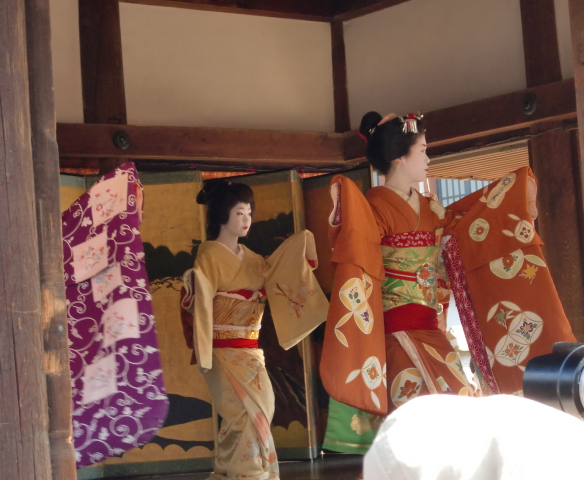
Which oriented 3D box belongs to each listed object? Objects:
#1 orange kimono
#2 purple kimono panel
[{"bbox_3d":[0.610,0.340,6.343,0.950,1.200,0.500,-1,-5,-35],"label":"orange kimono"},{"bbox_3d":[-0.590,0.245,5.350,0.380,0.970,0.170,-3,-4,-12],"label":"purple kimono panel"}]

- Work instruction
Write out the data above word for word, leaving out the picture.

- Answer to this problem
Which oriented 3D box belongs to each listed object? Objects:
#1 orange kimono
#2 purple kimono panel
[{"bbox_3d":[0.610,0.340,6.343,0.950,1.200,0.500,-1,-5,-35],"label":"orange kimono"},{"bbox_3d":[-0.590,0.245,5.350,0.380,0.970,0.170,-3,-4,-12],"label":"purple kimono panel"}]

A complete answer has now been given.